= Color-glass condensate =

Hypothetical phase of matter

Color-glass condensate (CGC) is a type of matter theorized to exist in atomic nuclei when they collide at near the speed of light. During such collision, one is sensitive to the gluons that have very small momenta, or more precisely a very small Bjorken scaling variable.
The small momenta gluons dominate the description of the collision because their density is very large. This is because a high-momentum gluon is likely to split into smaller momentum gluons.
When the gluon density becomes large enough, gluon-gluon recombination puts a limit on how large the gluon density can be. When gluon recombination balances gluon splitting, the density of gluons saturates, producing new and universal properties of hadronic matter. This state of saturated gluon matter is called the color-glass condensate.

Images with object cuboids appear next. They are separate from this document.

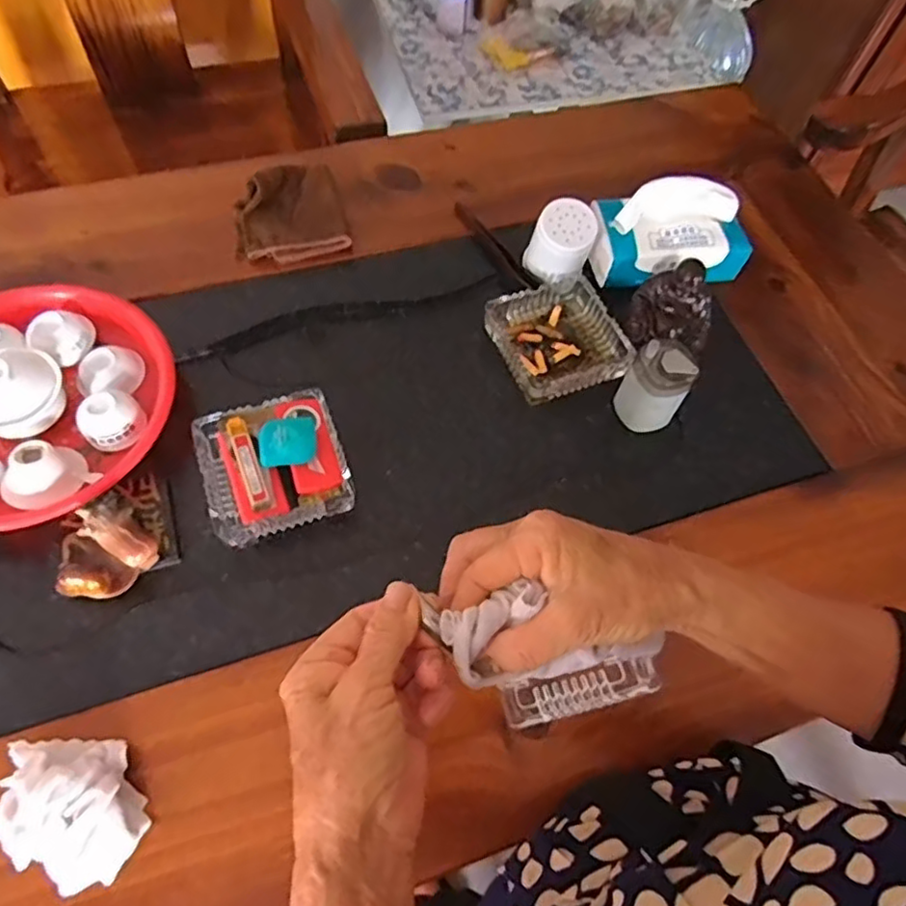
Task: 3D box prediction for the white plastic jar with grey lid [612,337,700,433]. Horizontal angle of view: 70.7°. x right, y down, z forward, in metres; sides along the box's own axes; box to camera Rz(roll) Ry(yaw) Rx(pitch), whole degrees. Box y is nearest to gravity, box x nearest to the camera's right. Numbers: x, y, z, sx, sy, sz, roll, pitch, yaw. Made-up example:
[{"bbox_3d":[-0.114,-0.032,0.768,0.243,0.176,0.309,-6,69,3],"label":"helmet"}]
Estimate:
[{"bbox_3d":[0.196,-0.067,0.620,0.058,0.090,0.060,2,61,-3],"label":"white plastic jar with grey lid"}]

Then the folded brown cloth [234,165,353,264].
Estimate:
[{"bbox_3d":[-0.187,-0.276,0.729,0.121,0.048,0.131,-12,62,-10],"label":"folded brown cloth"}]

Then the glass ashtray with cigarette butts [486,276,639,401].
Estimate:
[{"bbox_3d":[0.108,-0.120,0.673,0.121,0.035,0.125,-21,64,-14],"label":"glass ashtray with cigarette butts"}]

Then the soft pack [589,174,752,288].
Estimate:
[{"bbox_3d":[0.237,-0.243,0.703,0.158,0.091,0.090,-3,63,-7],"label":"soft pack"}]

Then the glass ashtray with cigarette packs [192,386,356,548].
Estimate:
[{"bbox_3d":[-0.162,0.006,0.571,0.123,0.064,0.120,-18,64,-13],"label":"glass ashtray with cigarette packs"}]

"Color" in the name "color-glass condensate" refers to a type of charge that quarks and gluons carry as a result of the strong nuclear force. The word "glass" is borrowed from the term for silica and other materials that are disordered and act like solids on short time scales but liquids on long time scales. In the CGC phase, the gluons themselves are disordered and do not change their positions rapidly. "Condensate" means that the gluons have a very high density.

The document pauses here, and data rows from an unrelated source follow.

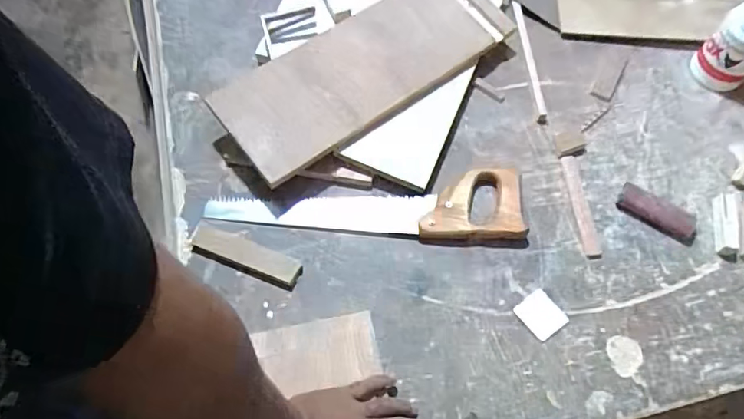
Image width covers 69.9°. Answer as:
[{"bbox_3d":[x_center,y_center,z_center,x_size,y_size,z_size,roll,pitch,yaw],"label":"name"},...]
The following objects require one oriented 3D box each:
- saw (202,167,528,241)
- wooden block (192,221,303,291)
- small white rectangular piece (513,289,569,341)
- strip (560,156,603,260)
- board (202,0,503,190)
[{"bbox_3d":[-0.012,-0.011,0.710,0.414,0.027,0.095,1,65,-1],"label":"saw"},{"bbox_3d":[-0.163,0.058,0.682,0.150,0.011,0.041,20,66,8],"label":"wooden block"},{"bbox_3d":[0.210,0.131,0.662,0.047,0.004,0.053,-35,70,-16],"label":"small white rectangular piece"},{"bbox_3d":[0.284,-0.005,0.725,0.023,0.007,0.153,-3,65,-3],"label":"strip"},{"bbox_3d":[-0.012,-0.199,0.749,0.402,0.021,0.161,-36,77,-20],"label":"board"}]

The color-glass condensate describes an intrinsic property of matter that can only be observed under high-energy conditions such as those at RHIC, the Large Hadron Collider as well as the future Electron Ion Collider.

The color-glass condensate is important because it is proposed as a universal form of matter that describes the properties of all high-energy, strongly interacting particles. It has simple properties that follow from first principles in the theory of strong interactions, quantum chromodynamics. It has the potential to explain many unsolved problems such as how particles are produced in high-energy collisions, and the distribution of matter itself inside of these particles.

Researchers at CERN believe they have created color-glass condensates during collisions of protons with lead ions. In these sorts of collisions, the standard outcome is that new particles are created and fly off in different directions. However, the Compact Muon Solenoid (CMS) team at the LHC found that in a sample of 2 million lead-proton collisions, some pairs of particles flew away from each other with their respective directions correlated. This correlation of directions is the anomaly that might be caused by the existence of a color-glass condensate while the particles are colliding.

==Erroneous description in term of hadronic pancakes or gluonic wall==
The high density of gluon seen during the collision is often explained by contraction of the nucleus. Accordingly, this one would appear compressed along its direction of motion and as a result, the gluons inside the nucleus would appear to a stationary observer as a "gluonic wall" traveling near the speed of light. At very high energies, the density of the gluons in this wall would then increase greatly. However, this description is incorrect for two reasons:

1. Such description depends on the frame and therefore violates Lorentz invariance: a fundamental description of the structure of an object cannot depend on a choice of frame. A classical analogy would be if one would provide a fundamental description using fictitious forces such as the Coriolis force.
2. contraction is not observable in collision experiments due to the Penrose–Terrell effect.

A correct description of the collision can be given using light-front wave functions, which are frame-independent.